Le Royaume du Maroc a discrètement mandaté des experts britanniques afin de contester la supposée ressemblance physique entre le défunt souverain Hassan II et Jane Benzaquen, une femme d’origine juive marocaine qui affirme devant plusieurs juridictions européennes et américaines être sa fille biologique.
Selon des révélations publiées par El Independiente, cette initiative s’inscrit dans une stratégie juridique plus large visant à freiner un contentieux dont l’issue pourrait dépendre d’un unique élément scientifique : un test ADN.
Un rapport britannique de 53 pages
Le document, élaboré par la société SRi Forensics, spécialisée dans l’analyse d’images à des fins judiciaires, conclut que les similitudes faciales observées entre Jane Benzaquen et Hassan II relèvent de la variabilité humaine normale. Les experts estiment que ces ressemblances sont « compatibles avec une coïncidence entre individus non apparentés issus d’environnements populationnels comparables ».
Le rapport souligne notamment que « la ressemblance faciale, considérée isolément, constitue un indicateur peu fiable d’un lien biologique », en particulier dans les comparaisons entre un parent présumé et un enfant. Les auteurs invitent ainsi à interpréter ces éléments « avec une grande prudence ».
L’ADN au cœur du litige
Cette expertise intervient alors que le Maroc continue de refuser l’accès à d’éventuels échantillons médicaux de Hassan II, qui seraient conservés, selon la défense de Benzaquen, dans des établissements hospitaliers aux États-Unis. Ces prélèvements permettraient la réalisation d’une analyse génétique susceptible de trancher définitivement la question de la filiation.
Pour la famille Benzaquen, cette réticence constitue le véritable enjeu du dossier. « Lorsqu’une preuve scientifique simple, rapide et concluante est disponible, débattre de photographies devient secondaire », soutient leur entourage.
Une bataille judiciaire récente
Contrairement à l’idée d’un conflit judiciaire vieux de plusieurs décennies, les procédures formelles d’établissement de paternité n’auraient débuté qu’en 2023, avec le dépôt d’une première action en Belgique. Une procédure engagée aux États-Unis découle directement de cette affaire belge et vise uniquement à obtenir l’accès à des archives médicales historiques du souverain.
Les juridictions américaines ne sont pas appelées à statuer sur la filiation elle-même, mais leur décision pourrait ouvrir la voie à une éventuelle expertise génétique en Europe.
La controverse autour des images
Le rapport britannique examine en détail une photographie comparative largement diffusée dans les médias et sur les réseaux sociaux, montrant les visages de Hassan II et de Jane Benzaquen côte à côte. Les experts évoquent des modifications numériques — recadrage, lissage, ajustements de teinte et de géométrie — susceptibles d’accentuer la perception de ressemblance.

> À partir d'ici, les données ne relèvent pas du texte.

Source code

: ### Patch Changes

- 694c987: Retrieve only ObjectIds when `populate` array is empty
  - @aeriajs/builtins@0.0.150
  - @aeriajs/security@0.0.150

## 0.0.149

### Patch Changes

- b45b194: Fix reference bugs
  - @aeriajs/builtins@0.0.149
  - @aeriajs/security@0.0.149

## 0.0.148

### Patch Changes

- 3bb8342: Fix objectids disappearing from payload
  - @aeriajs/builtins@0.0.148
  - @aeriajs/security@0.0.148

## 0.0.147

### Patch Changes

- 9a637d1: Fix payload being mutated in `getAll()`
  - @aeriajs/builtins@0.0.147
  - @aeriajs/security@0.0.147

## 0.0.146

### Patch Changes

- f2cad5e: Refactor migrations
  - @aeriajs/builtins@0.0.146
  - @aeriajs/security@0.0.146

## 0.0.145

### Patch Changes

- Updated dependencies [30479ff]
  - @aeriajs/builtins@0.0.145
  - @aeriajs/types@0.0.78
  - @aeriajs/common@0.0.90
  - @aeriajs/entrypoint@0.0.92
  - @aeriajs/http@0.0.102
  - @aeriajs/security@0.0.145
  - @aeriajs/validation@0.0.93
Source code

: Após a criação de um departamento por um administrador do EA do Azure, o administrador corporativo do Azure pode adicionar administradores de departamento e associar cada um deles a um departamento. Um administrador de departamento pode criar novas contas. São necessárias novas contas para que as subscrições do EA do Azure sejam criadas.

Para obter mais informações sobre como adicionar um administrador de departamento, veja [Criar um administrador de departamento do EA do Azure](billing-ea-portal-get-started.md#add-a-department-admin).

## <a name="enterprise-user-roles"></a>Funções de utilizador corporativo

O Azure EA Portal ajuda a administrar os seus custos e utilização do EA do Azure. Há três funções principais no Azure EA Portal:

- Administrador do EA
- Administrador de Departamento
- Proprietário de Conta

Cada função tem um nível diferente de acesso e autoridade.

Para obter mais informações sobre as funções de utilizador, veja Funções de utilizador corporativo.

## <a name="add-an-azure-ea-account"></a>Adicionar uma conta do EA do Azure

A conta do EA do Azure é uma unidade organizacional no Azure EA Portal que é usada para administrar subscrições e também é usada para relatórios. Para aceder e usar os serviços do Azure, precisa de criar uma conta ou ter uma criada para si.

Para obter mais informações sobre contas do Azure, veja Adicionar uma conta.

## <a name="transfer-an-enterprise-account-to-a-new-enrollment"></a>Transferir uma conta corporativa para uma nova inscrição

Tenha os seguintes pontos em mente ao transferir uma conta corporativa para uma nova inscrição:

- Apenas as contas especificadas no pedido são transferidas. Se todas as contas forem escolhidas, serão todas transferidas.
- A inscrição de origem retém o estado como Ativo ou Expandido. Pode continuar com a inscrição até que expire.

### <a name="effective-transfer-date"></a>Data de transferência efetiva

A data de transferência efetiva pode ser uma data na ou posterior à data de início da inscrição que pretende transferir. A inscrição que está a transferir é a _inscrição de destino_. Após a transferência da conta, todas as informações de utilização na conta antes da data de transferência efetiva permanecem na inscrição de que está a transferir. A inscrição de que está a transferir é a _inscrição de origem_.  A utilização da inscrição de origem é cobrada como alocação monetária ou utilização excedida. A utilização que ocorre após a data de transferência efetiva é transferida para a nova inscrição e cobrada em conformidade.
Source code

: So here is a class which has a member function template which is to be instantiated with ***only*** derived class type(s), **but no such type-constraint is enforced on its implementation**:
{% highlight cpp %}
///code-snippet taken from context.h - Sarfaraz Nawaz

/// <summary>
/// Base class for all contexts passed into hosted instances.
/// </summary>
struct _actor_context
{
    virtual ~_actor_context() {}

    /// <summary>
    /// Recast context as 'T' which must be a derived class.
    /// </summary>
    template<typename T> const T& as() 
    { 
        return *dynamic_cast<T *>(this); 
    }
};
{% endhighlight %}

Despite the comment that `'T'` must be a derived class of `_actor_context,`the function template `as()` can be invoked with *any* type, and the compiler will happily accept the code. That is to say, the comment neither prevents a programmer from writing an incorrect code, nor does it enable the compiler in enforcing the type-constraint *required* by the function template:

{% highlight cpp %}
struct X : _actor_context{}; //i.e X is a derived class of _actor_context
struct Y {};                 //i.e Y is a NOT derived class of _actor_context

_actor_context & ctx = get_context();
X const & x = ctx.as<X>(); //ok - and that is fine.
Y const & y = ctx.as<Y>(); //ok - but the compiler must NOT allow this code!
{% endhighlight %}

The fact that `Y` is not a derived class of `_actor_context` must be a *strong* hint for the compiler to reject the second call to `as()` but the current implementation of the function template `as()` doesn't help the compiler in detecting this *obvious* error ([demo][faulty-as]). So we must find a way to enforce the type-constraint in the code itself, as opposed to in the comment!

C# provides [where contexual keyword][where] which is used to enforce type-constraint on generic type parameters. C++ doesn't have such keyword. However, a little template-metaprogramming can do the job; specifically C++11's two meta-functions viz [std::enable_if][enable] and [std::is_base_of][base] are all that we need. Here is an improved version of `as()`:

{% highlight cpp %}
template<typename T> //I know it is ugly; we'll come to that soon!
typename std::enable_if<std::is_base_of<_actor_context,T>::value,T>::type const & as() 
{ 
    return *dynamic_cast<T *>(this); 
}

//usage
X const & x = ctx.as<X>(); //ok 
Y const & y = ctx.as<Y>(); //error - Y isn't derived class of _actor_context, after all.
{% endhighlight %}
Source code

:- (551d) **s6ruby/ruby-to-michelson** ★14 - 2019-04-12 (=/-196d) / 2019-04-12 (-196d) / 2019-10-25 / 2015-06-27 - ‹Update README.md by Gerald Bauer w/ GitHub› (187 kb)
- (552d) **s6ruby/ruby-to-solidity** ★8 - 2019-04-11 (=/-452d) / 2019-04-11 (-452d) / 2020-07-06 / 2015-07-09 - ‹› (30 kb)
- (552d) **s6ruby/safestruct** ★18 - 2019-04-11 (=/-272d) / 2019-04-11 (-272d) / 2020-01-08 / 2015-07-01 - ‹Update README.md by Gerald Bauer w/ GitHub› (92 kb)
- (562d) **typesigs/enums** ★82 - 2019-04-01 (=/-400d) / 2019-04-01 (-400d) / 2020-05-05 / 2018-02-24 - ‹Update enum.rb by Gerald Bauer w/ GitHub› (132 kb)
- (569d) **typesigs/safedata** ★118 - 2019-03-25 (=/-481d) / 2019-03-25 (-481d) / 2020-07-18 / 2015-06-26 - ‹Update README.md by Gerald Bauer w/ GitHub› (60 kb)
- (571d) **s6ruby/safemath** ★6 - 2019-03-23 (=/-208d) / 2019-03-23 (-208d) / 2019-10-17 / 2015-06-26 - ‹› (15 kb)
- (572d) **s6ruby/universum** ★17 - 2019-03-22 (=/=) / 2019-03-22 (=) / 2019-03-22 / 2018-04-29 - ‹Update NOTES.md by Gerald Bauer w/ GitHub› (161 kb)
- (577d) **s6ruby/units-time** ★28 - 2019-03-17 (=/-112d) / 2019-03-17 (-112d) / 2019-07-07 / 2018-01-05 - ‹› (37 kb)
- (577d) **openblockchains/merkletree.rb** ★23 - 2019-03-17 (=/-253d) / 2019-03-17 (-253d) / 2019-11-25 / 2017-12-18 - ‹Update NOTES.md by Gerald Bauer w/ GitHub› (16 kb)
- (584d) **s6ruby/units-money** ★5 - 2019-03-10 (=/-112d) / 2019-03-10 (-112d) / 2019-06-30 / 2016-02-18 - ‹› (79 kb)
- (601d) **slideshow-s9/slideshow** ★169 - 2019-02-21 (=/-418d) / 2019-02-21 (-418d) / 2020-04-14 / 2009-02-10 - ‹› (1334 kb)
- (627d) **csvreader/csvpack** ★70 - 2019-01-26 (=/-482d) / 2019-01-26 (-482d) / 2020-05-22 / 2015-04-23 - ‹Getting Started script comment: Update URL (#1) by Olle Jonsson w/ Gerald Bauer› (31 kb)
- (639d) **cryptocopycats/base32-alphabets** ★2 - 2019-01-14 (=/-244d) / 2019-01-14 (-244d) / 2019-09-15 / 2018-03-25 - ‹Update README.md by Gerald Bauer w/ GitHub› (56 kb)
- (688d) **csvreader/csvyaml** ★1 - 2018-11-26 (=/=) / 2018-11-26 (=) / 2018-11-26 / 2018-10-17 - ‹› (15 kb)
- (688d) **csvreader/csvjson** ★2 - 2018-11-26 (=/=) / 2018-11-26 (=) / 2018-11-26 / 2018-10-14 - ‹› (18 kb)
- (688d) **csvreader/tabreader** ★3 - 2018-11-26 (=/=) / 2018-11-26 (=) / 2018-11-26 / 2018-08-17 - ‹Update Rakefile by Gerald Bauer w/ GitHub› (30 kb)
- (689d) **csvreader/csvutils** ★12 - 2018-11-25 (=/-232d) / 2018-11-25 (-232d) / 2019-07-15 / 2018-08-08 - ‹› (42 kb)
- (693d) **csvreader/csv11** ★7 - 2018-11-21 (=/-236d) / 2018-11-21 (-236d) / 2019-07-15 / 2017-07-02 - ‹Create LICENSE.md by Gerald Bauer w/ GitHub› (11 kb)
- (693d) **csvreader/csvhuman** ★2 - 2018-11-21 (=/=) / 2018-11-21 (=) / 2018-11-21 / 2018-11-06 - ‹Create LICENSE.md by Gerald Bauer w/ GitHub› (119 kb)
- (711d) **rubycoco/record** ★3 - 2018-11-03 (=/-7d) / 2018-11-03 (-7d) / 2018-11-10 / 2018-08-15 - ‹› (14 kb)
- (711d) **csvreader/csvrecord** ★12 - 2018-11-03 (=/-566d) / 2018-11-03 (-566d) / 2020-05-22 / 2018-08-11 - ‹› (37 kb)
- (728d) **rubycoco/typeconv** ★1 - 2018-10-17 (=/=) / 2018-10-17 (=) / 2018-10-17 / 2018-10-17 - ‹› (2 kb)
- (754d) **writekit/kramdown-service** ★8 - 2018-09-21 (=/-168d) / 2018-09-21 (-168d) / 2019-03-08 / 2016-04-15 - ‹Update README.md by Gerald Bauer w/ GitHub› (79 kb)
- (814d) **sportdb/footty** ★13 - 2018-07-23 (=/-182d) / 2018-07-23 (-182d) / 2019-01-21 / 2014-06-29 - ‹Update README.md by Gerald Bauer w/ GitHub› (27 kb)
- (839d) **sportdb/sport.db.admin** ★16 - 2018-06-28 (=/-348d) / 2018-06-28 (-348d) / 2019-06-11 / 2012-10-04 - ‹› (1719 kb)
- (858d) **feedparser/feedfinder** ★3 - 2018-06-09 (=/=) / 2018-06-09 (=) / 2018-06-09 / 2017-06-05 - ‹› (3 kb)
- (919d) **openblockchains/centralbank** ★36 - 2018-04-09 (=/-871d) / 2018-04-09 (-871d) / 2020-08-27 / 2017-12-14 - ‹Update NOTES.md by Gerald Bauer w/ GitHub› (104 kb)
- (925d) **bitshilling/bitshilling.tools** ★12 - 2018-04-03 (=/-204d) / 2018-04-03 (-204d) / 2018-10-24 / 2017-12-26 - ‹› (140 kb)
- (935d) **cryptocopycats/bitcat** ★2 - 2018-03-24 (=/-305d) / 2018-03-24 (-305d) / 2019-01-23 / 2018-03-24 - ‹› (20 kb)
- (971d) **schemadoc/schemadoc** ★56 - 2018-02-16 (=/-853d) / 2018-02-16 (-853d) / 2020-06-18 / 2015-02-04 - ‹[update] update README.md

La défense de Benzaquen réfute toutefois toute centralité de cette image dans la procédure. Selon ses avocats, le dossier repose sur un ensemble plus large d’éléments : témoignages, documents et faits historiques, dont une relation présumée entre la mère de Benzaquen et le prince héritier de l’époque.
Deux lectures opposées
Fait notable, la défense de Benzaquen indique avoir également commandé sa propre expertise faciale, aboutissant à des conclusions divergentes. Elle affirme que plusieurs « points de similitude frappants » auraient été sous-évalués dans le rapport britannique.
« L’existence d’une ressemblance est reconnue ; seul son degré fait débat », soutiennent-ils, estimant que ces analyses techniques ne remplacent pas une vérification biologique directe.
Une stratégie juridique assumée
L’État marocain est représenté dans ces procédures par le cabinet international A&O Shearman. Du point de vue de Rabat, le rapport de SRi Forensics renforce l’argument selon lequel la ressemblance faciale ne saurait constituer une preuve de paternité.
Pour la famille Benzaquen, au contraire, la multiplication des expertises d’image traduirait une volonté d’obstruction et de dilution du débat central : l’accès à un test ADN.
Au-delà du cas individuel
Cette affaire soulève une question plus large : jusqu’où un État peut-il s’appuyer sur des stratégies procédurales et des débats techniques pour éviter une vérification scientifique potentiellement décisive ?
À l’heure où les tribunaux belges se préparent à un contentieux long et complexe et où la justice américaine examine la question des archives médicales, le cœur du différend demeure inchangé. Une analyse ADN pourrait clore définitivement le dossier.
En attendant, rapports d’expertise, controverses photographiques et affrontements narratifs continuent de graviter autour d’une preuve qui, elle, reste absente.